Malachi is getting smarter by the day. I love watching him interact with his world in his own unique ways.
So after a long, emotional week I am exhausted. Malachi and I have been camping out in the living room so he can sleep upright in his chair and baby Levi must think he is missing out on a fun party because he is no longer sleeping at night either. There have been nights this week where I have gotten a total of 2.5 hours of sleep.
Instead of hosting the youth group at the house tonight I decided to drive them into town for a meal and just some hang out time. I didn’t even realize I drove the church bus home until it was too late haha! Oops!
But in the midst of the hard stuff this week I had some beautiful moments. Every single day I came home to a stack of packages on the front porch for our NICU Christmas project. When I was planning this all out in my head I made it my goal to get each of the moms a gift, so about 70 items. But after just one week we have collected nearly 300 items and have 150 NICU friendly outfits.
I have been genuinely blown away by all the giving hearts that we have around us. As I opened each box and read each note I was awe struck…old high school friends, former teachers, complete strangers, NICU nurses.
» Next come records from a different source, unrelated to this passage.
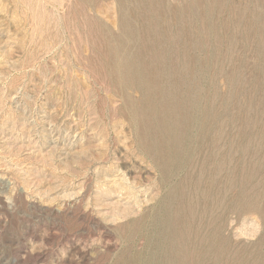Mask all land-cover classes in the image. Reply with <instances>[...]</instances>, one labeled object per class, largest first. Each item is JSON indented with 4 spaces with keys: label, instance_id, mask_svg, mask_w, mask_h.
<instances>
[{
    "label": "rangeland",
    "instance_id": "obj_1",
    "mask_svg": "<svg viewBox=\"0 0 264 264\" xmlns=\"http://www.w3.org/2000/svg\"><path fill=\"white\" fill-rule=\"evenodd\" d=\"M202 82L222 139L176 180L158 262L264 264V0H0V264H131L169 192L135 142Z\"/></svg>",
    "mask_w": 264,
    "mask_h": 264
},
{
    "label": "bare ground",
    "instance_id": "obj_2",
    "mask_svg": "<svg viewBox=\"0 0 264 264\" xmlns=\"http://www.w3.org/2000/svg\"><path fill=\"white\" fill-rule=\"evenodd\" d=\"M55 2V1H54ZM187 5L181 8V12H187ZM141 9V12L139 11ZM133 18H141L144 16H151L162 20L163 14H147L143 5L136 6V11L130 15ZM175 16H177L175 14ZM125 19L127 14H124ZM181 17V14H180ZM127 29V28H126ZM136 40L141 38L132 37ZM122 38L124 45H129L132 39ZM136 42V41H135ZM134 42V43H135ZM140 42V41H139ZM137 41V43H139ZM132 53H129L126 58L119 59L117 69L122 72L123 77L134 78L141 73L140 66L132 60ZM131 61V62H130ZM188 58L186 59V64ZM192 89L187 92V97L184 99L182 108V116L174 118L172 121H164L160 123L155 129V134L149 137L148 140L138 139L135 143L137 149L144 154L145 158L151 163V167L158 172L156 176V184L158 187H169V192L162 195L160 201L152 208L151 213L141 214L137 219L140 223L139 229L135 232L144 240V246L141 250L134 251V238L136 235L126 239L125 246V262L131 264H159L162 255L163 244L160 238L163 231L167 226L170 218L169 203L171 201V190L176 186V180L181 178L182 175L190 173L195 162L202 160L205 152H209V143L211 139L220 141L222 134L217 129L220 123V108L216 101L209 99V90L202 84L191 87ZM182 133L175 134L174 129L181 124ZM134 141V140H133ZM135 145V146H136ZM219 148V146H218ZM219 157L222 156L221 152H217ZM141 155V154H140ZM206 158V160H205ZM206 162L210 155L205 156ZM218 173H220V159L216 160ZM222 170V168H221ZM207 170L204 169V172ZM141 176L133 177L137 181ZM122 194L132 197L135 195L131 192V188H135L130 178L125 177ZM154 204V203H153ZM150 219V220H149ZM146 221L148 223H146ZM148 224V228L152 231L146 232L148 229L144 228ZM156 229V230H153ZM155 232V233H154ZM154 242H153V237ZM155 240L160 243H155Z\"/></svg>",
    "mask_w": 264,
    "mask_h": 264
}]
</instances>
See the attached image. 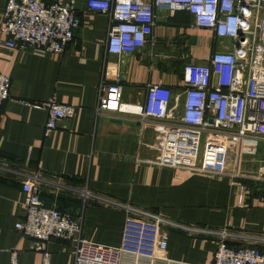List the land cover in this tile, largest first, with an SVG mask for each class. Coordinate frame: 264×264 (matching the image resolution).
<instances>
[{
    "label": "crops",
    "instance_id": "1",
    "mask_svg": "<svg viewBox=\"0 0 264 264\" xmlns=\"http://www.w3.org/2000/svg\"><path fill=\"white\" fill-rule=\"evenodd\" d=\"M5 4L0 0V21ZM76 9L79 25L60 54L0 46V72L10 78L9 98L0 105V264L13 256L17 264L42 262L41 253L30 249L32 240L15 227L25 217L21 184L27 176L37 178L45 205L81 215V237L88 242L119 246L125 212L96 199L83 201L82 189L183 226L225 229L237 234L228 238L232 246L264 238V138H257L253 152L240 155V177L232 179L147 162L158 155L153 121L114 111L95 114L103 71L110 80L119 75L127 102L141 100L146 85L158 81L176 94L184 64L205 62L223 48L222 38L197 27L186 10H158L146 45L116 55L105 47L107 16L88 8L87 0H76ZM51 96L71 105L73 114L45 133L47 111L30 104ZM148 229L154 243L159 232L167 233L166 248H156L151 259L123 256L121 264L213 263L216 235L171 226L156 233ZM256 246L264 249V241ZM47 247L50 264L72 262L69 241L51 238Z\"/></svg>",
    "mask_w": 264,
    "mask_h": 264
},
{
    "label": "built area",
    "instance_id": "2",
    "mask_svg": "<svg viewBox=\"0 0 264 264\" xmlns=\"http://www.w3.org/2000/svg\"><path fill=\"white\" fill-rule=\"evenodd\" d=\"M87 7L107 16L105 47L111 54L133 53L144 47L152 35L158 10H186L197 27L210 30L214 37L231 40V48L223 45L205 62L185 63L180 92L176 94L158 81L146 85L141 100L127 102L119 75L110 80L103 71L95 114L114 111L153 121L158 155L147 162L232 179L240 177V155L253 152L257 138H264V0H87ZM78 25L76 0H6L0 21V46L28 49L39 56L60 54L72 41ZM9 85V76L0 72V105L9 98ZM30 105L47 111L45 133L73 114L71 105L54 96ZM202 133L205 141L198 159ZM21 189L25 217L15 227L32 240L30 249L41 253V264H50L47 243L51 238L71 243L70 264H121L123 256L151 259L156 248H166L168 235L159 232L154 243L148 228L156 233L162 226L219 237L212 264H264V249L256 246L264 238L254 237V244L230 246L228 238L237 239V234L225 229L183 226L160 213L82 189L83 201L96 199L125 212L119 246L88 242L81 237V215L72 216L45 205L36 177H25ZM9 264H17L14 256Z\"/></svg>",
    "mask_w": 264,
    "mask_h": 264
},
{
    "label": "rangeland",
    "instance_id": "3",
    "mask_svg": "<svg viewBox=\"0 0 264 264\" xmlns=\"http://www.w3.org/2000/svg\"><path fill=\"white\" fill-rule=\"evenodd\" d=\"M219 42L226 45L228 48H231V40L230 39H219ZM204 141H205V133H202L201 135V139L199 142V153H198V159H200L201 157V153L203 151V147H204Z\"/></svg>",
    "mask_w": 264,
    "mask_h": 264
},
{
    "label": "trees",
    "instance_id": "4",
    "mask_svg": "<svg viewBox=\"0 0 264 264\" xmlns=\"http://www.w3.org/2000/svg\"><path fill=\"white\" fill-rule=\"evenodd\" d=\"M227 243H228L230 246H232V245H231V244H232L231 242H227ZM261 249H262V248H261Z\"/></svg>",
    "mask_w": 264,
    "mask_h": 264
}]
</instances>
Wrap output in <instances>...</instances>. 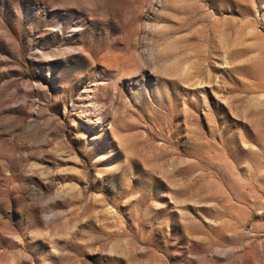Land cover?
Instances as JSON below:
<instances>
[{
    "label": "rangeland",
    "instance_id": "1",
    "mask_svg": "<svg viewBox=\"0 0 264 264\" xmlns=\"http://www.w3.org/2000/svg\"><path fill=\"white\" fill-rule=\"evenodd\" d=\"M0 264H264V0H0Z\"/></svg>",
    "mask_w": 264,
    "mask_h": 264
}]
</instances>
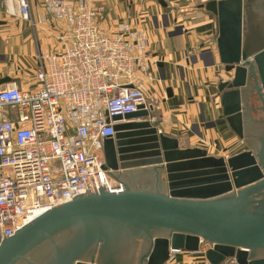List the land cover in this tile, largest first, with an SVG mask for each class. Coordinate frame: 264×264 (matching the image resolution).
Here are the masks:
<instances>
[{"label": "water", "instance_id": "water-1", "mask_svg": "<svg viewBox=\"0 0 264 264\" xmlns=\"http://www.w3.org/2000/svg\"><path fill=\"white\" fill-rule=\"evenodd\" d=\"M202 7L232 74L217 86L222 116L249 149L227 159L181 149L158 132L152 106L114 116L104 169L123 190L78 196L0 237V264H165L200 248L208 264H264V0Z\"/></svg>", "mask_w": 264, "mask_h": 264}, {"label": "built area", "instance_id": "built-area-1", "mask_svg": "<svg viewBox=\"0 0 264 264\" xmlns=\"http://www.w3.org/2000/svg\"><path fill=\"white\" fill-rule=\"evenodd\" d=\"M14 2L21 19L30 20L29 0ZM42 4L62 26L63 46L39 56L36 86L22 90L10 83L0 90L1 238L78 196L120 193L122 185L104 169L103 142L115 135L112 117L151 106L142 29L120 23L113 33L103 31L98 0Z\"/></svg>", "mask_w": 264, "mask_h": 264}, {"label": "crops", "instance_id": "crops-1", "mask_svg": "<svg viewBox=\"0 0 264 264\" xmlns=\"http://www.w3.org/2000/svg\"><path fill=\"white\" fill-rule=\"evenodd\" d=\"M209 1L98 0L105 9L100 28L110 34L117 24L126 23L146 33L153 78L145 82V95L158 132L177 139L181 149L200 148L227 159L250 145L237 139L222 116L217 86L232 74L219 63L216 18L202 7ZM29 5L30 20H23L14 0H0V80L10 79L0 90L10 83L22 90L36 86L39 56L62 49L60 23L42 0H29ZM6 114L15 117L11 109ZM165 264L208 262L200 248L197 253L171 254Z\"/></svg>", "mask_w": 264, "mask_h": 264}, {"label": "flooded vegetation", "instance_id": "flooded-vegetation-1", "mask_svg": "<svg viewBox=\"0 0 264 264\" xmlns=\"http://www.w3.org/2000/svg\"><path fill=\"white\" fill-rule=\"evenodd\" d=\"M41 248H42V249H41L42 251L46 249V247H44V246H42Z\"/></svg>", "mask_w": 264, "mask_h": 264}, {"label": "rangeland", "instance_id": "rangeland-1", "mask_svg": "<svg viewBox=\"0 0 264 264\" xmlns=\"http://www.w3.org/2000/svg\"><path fill=\"white\" fill-rule=\"evenodd\" d=\"M235 139H236V136H235ZM237 139L239 140V138H238V137H237ZM242 147H243V146H242ZM244 147L246 148V146H244ZM244 147H243V148H244Z\"/></svg>", "mask_w": 264, "mask_h": 264}]
</instances>
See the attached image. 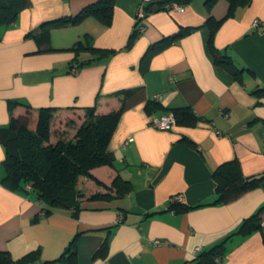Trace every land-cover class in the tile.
Segmentation results:
<instances>
[{
	"label": "crops",
	"instance_id": "1",
	"mask_svg": "<svg viewBox=\"0 0 264 264\" xmlns=\"http://www.w3.org/2000/svg\"><path fill=\"white\" fill-rule=\"evenodd\" d=\"M95 1L30 0L15 22L0 26V125L10 121L9 99L82 114L96 99L101 112L117 107L111 94L131 89L108 144L114 169L131 188L111 199L81 200L76 216L68 210L43 216L32 194L1 184L5 152L0 143V249L19 258L40 248L42 259H55L77 236L78 264H192L196 247L206 250L220 242L264 204L263 180L230 202L199 205L214 199L212 173L223 161L237 158L244 175L264 171V96L254 93L264 87V26H252L255 18L264 20V0H250L230 14L228 0H190L182 10L152 5L139 19L143 29L130 47L139 7L158 0H115L109 25L90 16L54 28L51 51L37 52L35 39L26 36L42 21L74 15ZM209 17L223 19L214 43L243 70L240 80L213 61ZM184 27L195 28L141 62L149 45ZM85 35L95 47L115 52L73 73L70 46ZM89 57L86 51L79 54L81 60ZM149 101L157 105L148 112ZM184 106L198 117L194 124L174 121L169 130L151 125L153 118ZM23 111L18 106L14 113ZM94 173L110 182L114 170L100 167ZM84 185L90 193L97 189L88 181ZM176 196L199 206L172 211ZM105 239L106 249L95 254ZM154 239L162 242L154 245ZM215 264H264V233L234 235Z\"/></svg>",
	"mask_w": 264,
	"mask_h": 264
},
{
	"label": "trees",
	"instance_id": "2",
	"mask_svg": "<svg viewBox=\"0 0 264 264\" xmlns=\"http://www.w3.org/2000/svg\"><path fill=\"white\" fill-rule=\"evenodd\" d=\"M114 1L97 0L84 6L74 15L44 20L39 26L27 32L26 36L35 39L38 45L37 52L51 51L53 48L49 45V39L52 29L77 24L90 16L103 25H109L112 20ZM189 1H151L145 4L144 11L147 13L152 5H156L157 8L171 9L170 6L173 4L184 6ZM208 1L211 3L214 0ZM228 1L229 14L238 5L250 3V0ZM30 4V0H0V26L15 22L19 13ZM222 20L209 17L205 21L209 28L208 49L215 64L240 80L243 70L233 62L230 56L222 54L214 43L216 31ZM138 22L128 37L126 47L132 46L140 33ZM194 28L184 27L174 34L153 42L146 49L141 62L146 64L153 54ZM70 49L75 52V56L69 64V71L73 67L80 70L91 60L110 57L115 52L112 49L95 47L89 35L75 41ZM84 51L89 52L90 57L81 60L79 54ZM140 68H143V65L140 64ZM131 92V89H126L112 93L111 95L118 100L115 108L101 112L98 110L96 99L93 105L83 107L82 114L71 112L63 114L59 112L58 107L34 109L29 103L18 98L9 99L10 121L8 125H0V143L5 152L1 184L10 190H24L32 194L41 204L43 216L55 210H68L71 216H76L80 209V201L83 199H111L114 194L121 196L128 192L131 183L114 169L115 156L108 149V144L122 114L124 99ZM254 93L258 97L264 96V87L256 89ZM156 105V102L149 101L145 108L149 112ZM18 106L24 108V111L15 114L14 110ZM170 111L178 124L192 125L198 119L188 106L175 107ZM100 167L114 170L110 182H105L95 175L94 170ZM212 175L215 181V197L212 201L199 205L230 202L246 191L256 188L264 180V171L254 175H244L237 158L220 163ZM85 181L91 182L97 189L91 193L88 192V187L84 185ZM196 206L173 200L169 204V209L182 212ZM38 219L39 215L32 221ZM256 230L264 233V204L244 218L236 229L220 242L206 250H201L199 246V250L195 252L191 260L192 264H215L223 256L226 243L231 237L249 235ZM76 238L77 236H74L55 259H42L40 248L30 250L19 258H13L8 250L0 249V264H78ZM106 246L105 239L95 254L103 253Z\"/></svg>",
	"mask_w": 264,
	"mask_h": 264
},
{
	"label": "built area",
	"instance_id": "3",
	"mask_svg": "<svg viewBox=\"0 0 264 264\" xmlns=\"http://www.w3.org/2000/svg\"><path fill=\"white\" fill-rule=\"evenodd\" d=\"M171 9H176V10H182L183 8L179 5L173 4L172 6H170ZM145 14L144 8L142 6L139 7L138 12H137V16H136V22L139 21V19ZM258 25H263L264 26V20H260L255 18L252 21V26L253 27H257ZM139 30L142 31L143 26L139 25ZM71 71L73 73H76L78 70L77 68L73 67L71 69ZM158 98H161L160 95L157 96ZM151 125L158 128V129H166L169 130L171 128H173L174 126V117L172 114H164L160 117H155L151 120ZM27 188H29V186H27ZM181 196H176L174 198V200H180ZM162 241L160 239H154L153 240V244L154 245H159ZM199 246L195 248V252H197L199 250ZM105 264V263H103Z\"/></svg>",
	"mask_w": 264,
	"mask_h": 264
}]
</instances>
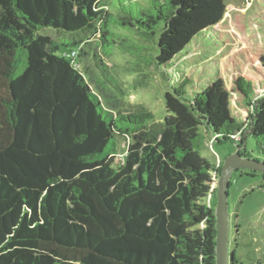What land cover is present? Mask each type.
<instances>
[{"label": "trees", "instance_id": "obj_1", "mask_svg": "<svg viewBox=\"0 0 264 264\" xmlns=\"http://www.w3.org/2000/svg\"><path fill=\"white\" fill-rule=\"evenodd\" d=\"M226 11L225 0H0V264H217L215 166L201 151L211 136L252 157L251 137L264 157V0L222 31ZM121 34L156 44L159 129L151 112L115 113L90 83L113 107L127 95L107 64Z\"/></svg>", "mask_w": 264, "mask_h": 264}, {"label": "rangeland", "instance_id": "obj_2", "mask_svg": "<svg viewBox=\"0 0 264 264\" xmlns=\"http://www.w3.org/2000/svg\"><path fill=\"white\" fill-rule=\"evenodd\" d=\"M225 2L227 11L218 26L222 31L229 29L234 14L247 12L255 0H225ZM40 33L67 44L74 43L78 38L72 33L55 28H44ZM155 47V42L145 38L143 41L138 37L121 34L117 39V45L113 54L107 58V64L123 85L127 95L120 97L114 93L118 97H112L115 99V107L108 104L106 94L94 81L90 80V83L105 105L115 113L151 112L154 115L153 125L159 129L169 114L165 97L168 79L156 66ZM85 51L88 54L81 57V63L82 69L87 72L86 76L89 78V74L98 72L93 62L92 51L89 48ZM236 140H241V136ZM130 142L131 138L127 135L119 137L121 156L125 154ZM238 145L240 148L229 142L217 145L211 136H208L201 154L215 166L213 174L216 177V189L224 159L240 151L242 146ZM254 148V140L250 137L247 141L248 152L252 157L264 161L263 156L253 152ZM228 210L229 264H264V176L262 173L250 169H238L233 172L229 188Z\"/></svg>", "mask_w": 264, "mask_h": 264}, {"label": "water", "instance_id": "obj_3", "mask_svg": "<svg viewBox=\"0 0 264 264\" xmlns=\"http://www.w3.org/2000/svg\"><path fill=\"white\" fill-rule=\"evenodd\" d=\"M250 169L264 174V161L254 157L243 156L240 151L228 155L224 159L216 189V221H217V264H229L228 234L229 210L228 198L230 180L234 171Z\"/></svg>", "mask_w": 264, "mask_h": 264}, {"label": "built area", "instance_id": "obj_4", "mask_svg": "<svg viewBox=\"0 0 264 264\" xmlns=\"http://www.w3.org/2000/svg\"><path fill=\"white\" fill-rule=\"evenodd\" d=\"M215 180H216V177H215ZM215 183H216V181H215ZM215 183L213 184V189L216 188V187H215Z\"/></svg>", "mask_w": 264, "mask_h": 264}]
</instances>
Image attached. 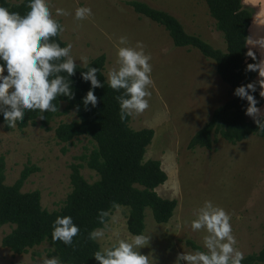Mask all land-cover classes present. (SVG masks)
<instances>
[{"label": "rangeland", "instance_id": "1", "mask_svg": "<svg viewBox=\"0 0 264 264\" xmlns=\"http://www.w3.org/2000/svg\"><path fill=\"white\" fill-rule=\"evenodd\" d=\"M15 3L21 0H7ZM129 0H49L53 16L64 26L59 36L72 44L75 63L80 57L92 58L104 54L103 74L119 67L118 48L121 36L129 46L137 41L151 54L153 85L150 107L139 115L130 116L133 129L152 128L153 137L146 147L144 159H157L167 174L164 183L156 187L164 198L176 200L172 216L157 223L149 208L145 209L143 235L150 236L149 244L139 251L149 256L150 264H175L178 253L195 250L189 241L204 247L205 231H193L190 223L205 201L224 208L231 215L237 247L245 255L258 252L264 245V137L249 135L246 139L229 143L219 134L210 149L187 147L190 137L210 117L213 109L231 97L229 86L215 70L214 61L195 48L173 45L163 26L136 13ZM174 15L189 33L200 35L213 47L225 50L221 31L209 15L204 0H140ZM249 8L252 18L249 37L264 38V0H241ZM78 7H90L92 15L75 19ZM69 15L56 16V9ZM258 61L264 59L259 45H250ZM249 50V45L247 47ZM7 75V71H5ZM258 72L253 81L258 79ZM257 91L260 87L257 84ZM264 110V102L259 107ZM250 117V116H248ZM76 118L73 109L60 103L58 114L43 128L38 119L23 129H6L0 123V155L5 160V183L12 184L25 166L37 167L24 181L21 191L38 190L41 206L59 209L71 190V165L81 163L80 173L89 182L98 178L85 158L95 147L93 140L79 136L72 142H59L54 128L61 122ZM129 207L116 205L101 228L104 238L96 240L100 250L118 238L131 239L134 234L126 227ZM9 224L0 225V264H42L51 255V245L44 241L27 251L16 254L3 247L1 238L10 231ZM95 229V230H97ZM180 264H186L180 261ZM255 264H264L258 262Z\"/></svg>", "mask_w": 264, "mask_h": 264}, {"label": "trees", "instance_id": "2", "mask_svg": "<svg viewBox=\"0 0 264 264\" xmlns=\"http://www.w3.org/2000/svg\"><path fill=\"white\" fill-rule=\"evenodd\" d=\"M209 15L215 20L216 28L221 31L226 43L225 50L213 47L200 35L189 33L182 23L169 12L150 6L140 0H129L136 13L164 27L173 45L197 49L203 56L214 61L215 70L220 78L229 86L231 97L215 107L209 119L190 137L187 147L196 146L210 149L219 134L224 140L235 144L249 135L264 137V131L258 129L251 117L245 114L248 102L234 95L240 85L253 82L256 72H246L248 63L253 61L246 57L248 28L252 18L249 8L243 7L241 0H204ZM29 0L11 3L0 0V6L10 11L25 15ZM58 20V19H57ZM59 21V20H58ZM60 23V22H59ZM61 47L65 42L56 36L53 38ZM4 63L0 60V64ZM105 55L100 54L89 61V67L99 69L97 78L103 87L95 88L98 104L85 108L83 98L91 88L90 81H84L81 73L87 71L77 64L75 75L68 77L74 98L59 96L55 101L59 109L64 102L67 109H73L76 118L69 122H61L54 128L55 138L59 142H72L79 136H86L94 141L95 147L85 158L80 156L98 178L87 181L80 173L81 163L71 165V190L66 195L59 209L47 210L41 206L40 192L31 190L23 192L21 187L28 176L37 169L25 166L19 177L12 183H5V160L0 155V225L9 224L11 229L1 238L3 247L13 253L20 254L29 248L46 241L52 247L51 255L58 257L62 264H99L93 254L100 250L96 240L89 239V234L101 228L108 219L107 214L116 206L129 207L126 219L127 230L134 234H142L145 223V209L149 208L157 223H164L172 216L176 200L161 197L155 190L167 179L157 159H144L146 147L152 140V128L133 129L128 122L130 116L121 120L120 105L116 97L124 94V90H113L105 79L103 68ZM67 77L66 73H61ZM260 107L264 98L256 90L252 93ZM58 114L56 112L40 113L39 110H26L23 121L17 122V129H23L38 119L40 125L49 129V122ZM43 115L44 119L39 117ZM0 123L11 129L0 112ZM71 216L79 229V235L73 238V245H65L62 241L52 240L53 223L57 217ZM195 250L199 245L189 241ZM241 264L264 263V245L256 253L244 256Z\"/></svg>", "mask_w": 264, "mask_h": 264}, {"label": "clouds", "instance_id": "3", "mask_svg": "<svg viewBox=\"0 0 264 264\" xmlns=\"http://www.w3.org/2000/svg\"><path fill=\"white\" fill-rule=\"evenodd\" d=\"M29 11L25 15L10 11L0 6V112L5 123L15 128L17 122L24 119L26 110L56 112L58 108L53 103L59 96L74 98L71 81L68 77L75 75L77 64L72 56V44L61 47L53 38L64 32V26L53 16L49 0H29ZM90 7H78L75 19L84 20L92 15ZM69 13L61 8L56 9V16H66ZM124 45L118 48V69L108 72V85L116 91L124 90L123 95L116 97L120 105V118L139 115L150 107V91L153 85L151 77V54L146 53L143 42L137 41L135 46H129L126 36L119 38ZM248 45H259L264 50V38L253 40L248 38ZM246 57L257 60L256 53L249 48ZM264 55V52H262ZM80 61L87 71L81 73L84 81H90L91 88L83 98L85 108L89 104L96 107L98 97L95 88L103 87L97 78L99 69L89 67L86 56ZM7 71V75H5ZM246 72H258V79L246 85L235 88L234 95L246 99L248 106L245 114L264 131V110L259 108L258 100L252 94L260 87L259 95L264 98V59L248 63ZM61 73H66L67 77ZM40 119H44L41 115ZM101 222L106 212H101ZM231 215L222 207L215 206L211 201H205L196 212V218L190 223L193 231H205L204 247L207 251L178 253L175 264L185 261L186 264H241L244 253L237 247L238 241L233 234L230 223ZM80 229L74 224L71 216L57 217L53 223L52 240L62 241L72 246L73 238L79 235ZM104 231L97 229L89 234V239L104 238ZM150 236L138 234L131 239L118 238L109 247H103L93 256L99 264H150V258L139 249L147 246ZM42 264H62L58 257L42 260Z\"/></svg>", "mask_w": 264, "mask_h": 264}, {"label": "crops", "instance_id": "4", "mask_svg": "<svg viewBox=\"0 0 264 264\" xmlns=\"http://www.w3.org/2000/svg\"><path fill=\"white\" fill-rule=\"evenodd\" d=\"M248 32H249V28H248ZM248 38H249V34H248ZM248 40V39H247ZM247 47H248V44H247ZM249 48H250V45H249ZM257 54V53H256ZM258 76V75H257ZM259 88H257L258 90Z\"/></svg>", "mask_w": 264, "mask_h": 264}]
</instances>
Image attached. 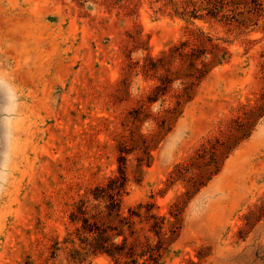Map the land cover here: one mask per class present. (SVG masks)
I'll return each instance as SVG.
<instances>
[{
  "label": "rangeland",
  "instance_id": "rangeland-1",
  "mask_svg": "<svg viewBox=\"0 0 264 264\" xmlns=\"http://www.w3.org/2000/svg\"><path fill=\"white\" fill-rule=\"evenodd\" d=\"M0 70V264H264V0H0Z\"/></svg>",
  "mask_w": 264,
  "mask_h": 264
},
{
  "label": "clouds",
  "instance_id": "clouds-1",
  "mask_svg": "<svg viewBox=\"0 0 264 264\" xmlns=\"http://www.w3.org/2000/svg\"><path fill=\"white\" fill-rule=\"evenodd\" d=\"M20 103L17 86L0 70V189L8 183L15 160V124Z\"/></svg>",
  "mask_w": 264,
  "mask_h": 264
},
{
  "label": "trees",
  "instance_id": "trees-1",
  "mask_svg": "<svg viewBox=\"0 0 264 264\" xmlns=\"http://www.w3.org/2000/svg\"><path fill=\"white\" fill-rule=\"evenodd\" d=\"M124 174L120 171V175L114 176L109 180V182L105 186H96L95 187V196L100 195H107L109 199L108 203V209L109 214H111L113 211H115V215L118 217L119 222H123L125 220V217H120L118 210H119V200L118 195L120 194V191L122 189V186L124 184ZM83 204V203H82ZM79 211L81 214L85 213L84 206H81L79 208ZM84 224L86 226H89L87 230L89 232H92V230H97L98 227L95 225L92 226L87 219L84 218ZM154 227H159V224L157 220H154L153 223ZM86 228V227H84ZM157 232V231H156ZM147 249L150 250L151 256L156 252L158 249L157 247L154 249L152 248L147 242L143 244ZM90 246L92 248L93 252H103L109 255H113L115 253H119L121 250L125 247V242H123L121 245L111 242L109 239V236L106 235V230L103 228L102 231L98 234L97 237H92V242L90 243ZM129 252H132L133 246H131Z\"/></svg>",
  "mask_w": 264,
  "mask_h": 264
}]
</instances>
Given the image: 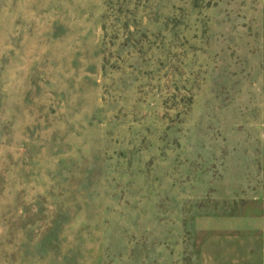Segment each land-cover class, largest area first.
Returning <instances> with one entry per match:
<instances>
[{"label": "rangeland", "instance_id": "rangeland-1", "mask_svg": "<svg viewBox=\"0 0 264 264\" xmlns=\"http://www.w3.org/2000/svg\"><path fill=\"white\" fill-rule=\"evenodd\" d=\"M263 0H0V264H263Z\"/></svg>", "mask_w": 264, "mask_h": 264}, {"label": "crops", "instance_id": "crops-1", "mask_svg": "<svg viewBox=\"0 0 264 264\" xmlns=\"http://www.w3.org/2000/svg\"><path fill=\"white\" fill-rule=\"evenodd\" d=\"M263 3H264V0H263ZM260 254H261V259H262V262L264 264V232L261 236V248H260Z\"/></svg>", "mask_w": 264, "mask_h": 264}]
</instances>
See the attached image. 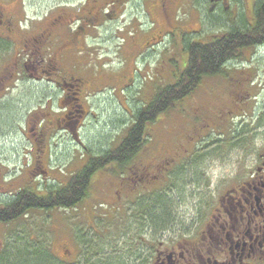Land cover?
Returning a JSON list of instances; mask_svg holds the SVG:
<instances>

It was such a much needed reminder to me about the unique ability that God has to draw an audience for His purposes and His glory.
I read a quote this week: “Train your mind to hear what God whispers and not what the enemy may be shouting.”
There have been so many moments in my week that have spotlighted my failures. There are things that have highlighted my inadequacies and our weaknesses as a family. The devil has been shouting all week long.
But with each box that I opened God reminded me that our trials and our hard journey has a purpose. We were meant to spend time in the NICU so we could see a hurting world and bring light to it. We were meant to have special needs children and connect with other moms that haven’t yet found the hope that God brings. We were meant to write this blog and share the God that lives in us.
This week God has whispered to my heart that He has created our family for such a time as this.
I am getting more and more excited to see how God is going to work through our NICU Christmas project. I believe fully that someone will come to know Him through this. I can’t wait to see what seeds we can plant for Him to water. Be in prayer with me over the special notes I include with the gifts, that they are the exact words that need to be spoken to these hurting moms.
And please continue to pray for health in our family. Especially for Malachi’s lungs to continue to refuse any infection!
Thanks for listening to me ramble on each week. Much love to all of you.